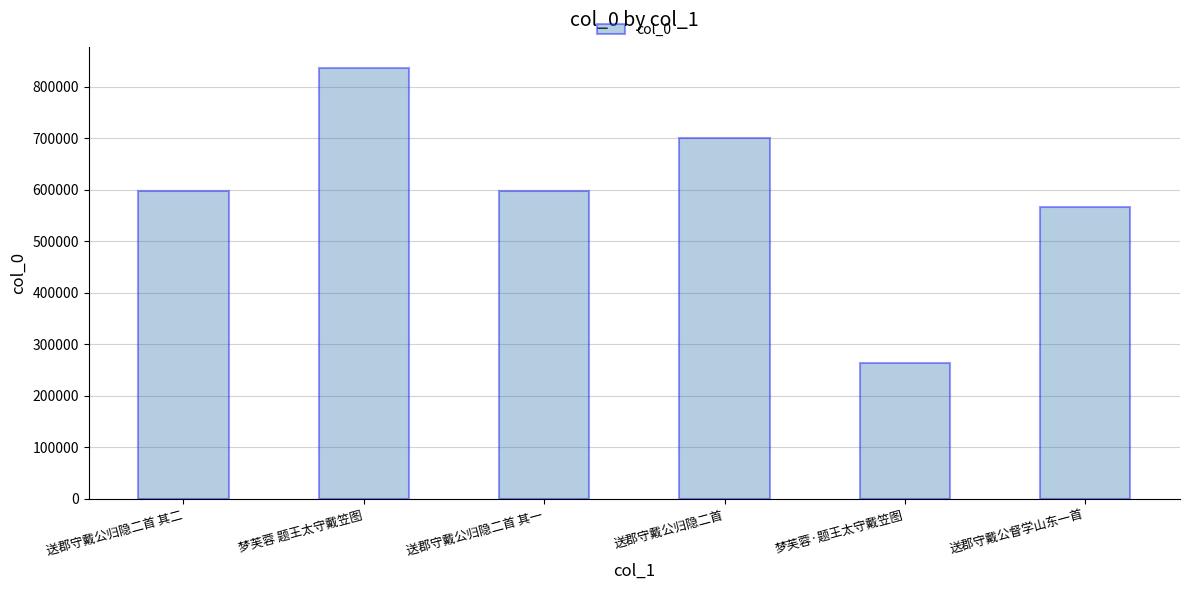

At which label is the value closest to 549517?

送郡守戴公督学山东一首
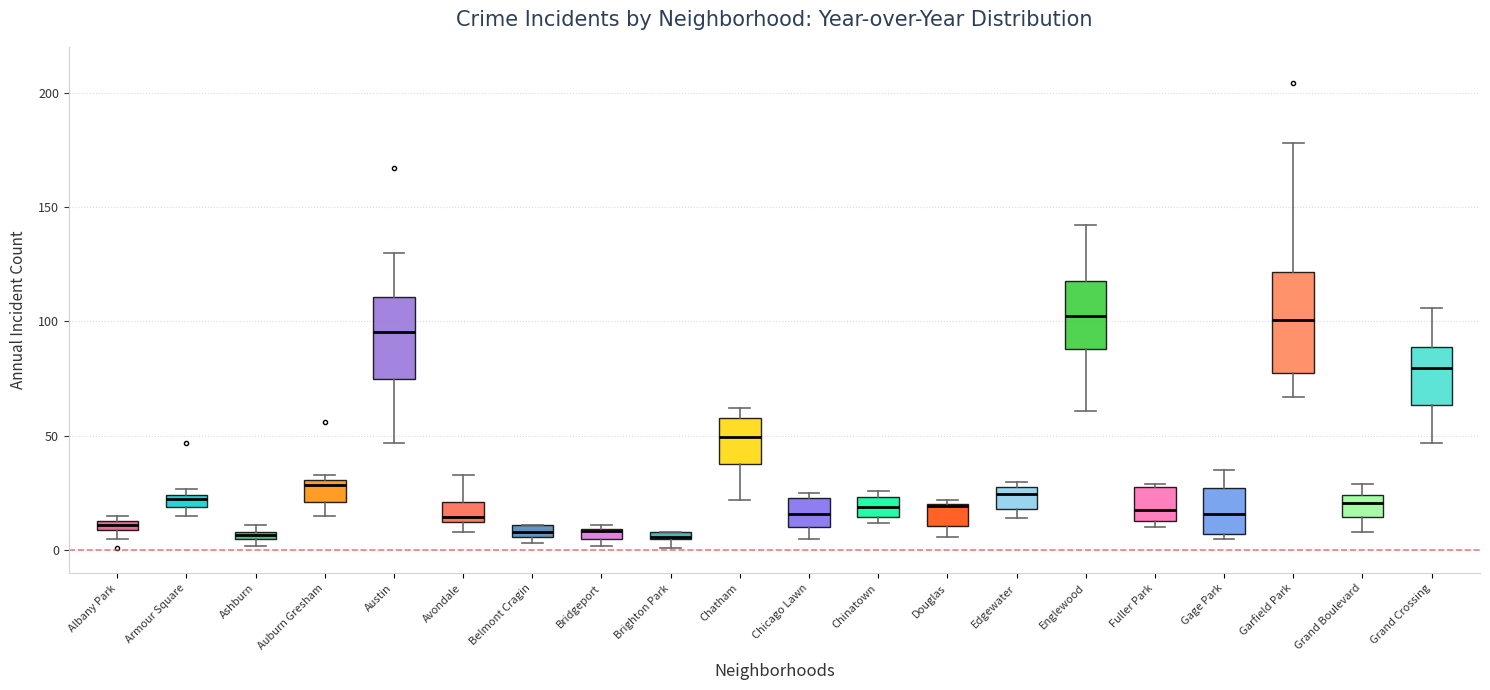

Which box is the tallest, from its lower edge to its upper edge?

Garfield Park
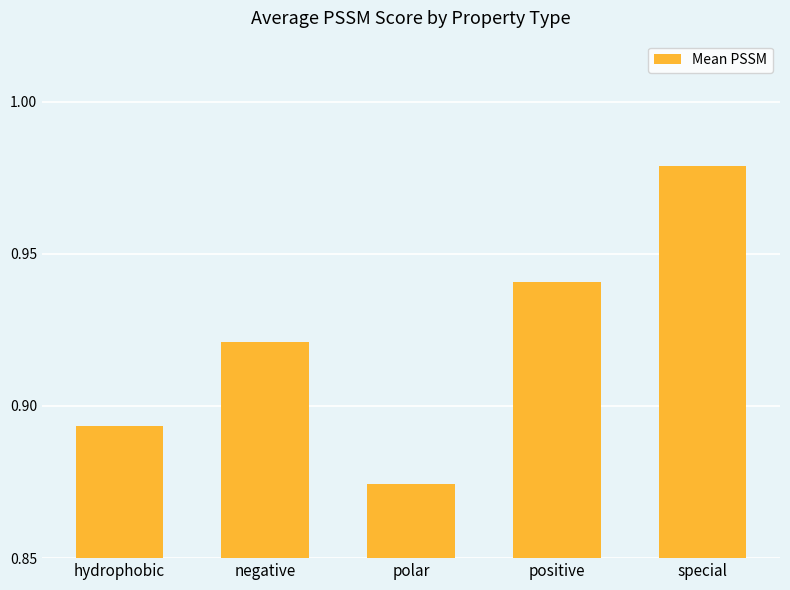

The value at negative is 0.4. True or false?

False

○ ○ ○ ○ ○

Rewrite the records from the line containing "Which box is" through the end of the records, substituting "shortest" for "tallest" and leaving all else unchanged. Omit the pictures from the answer.

Which box is the shortest, from its lower edge to its upper edge?

Garfield Park

The value at negative is 0.4. True or false?

False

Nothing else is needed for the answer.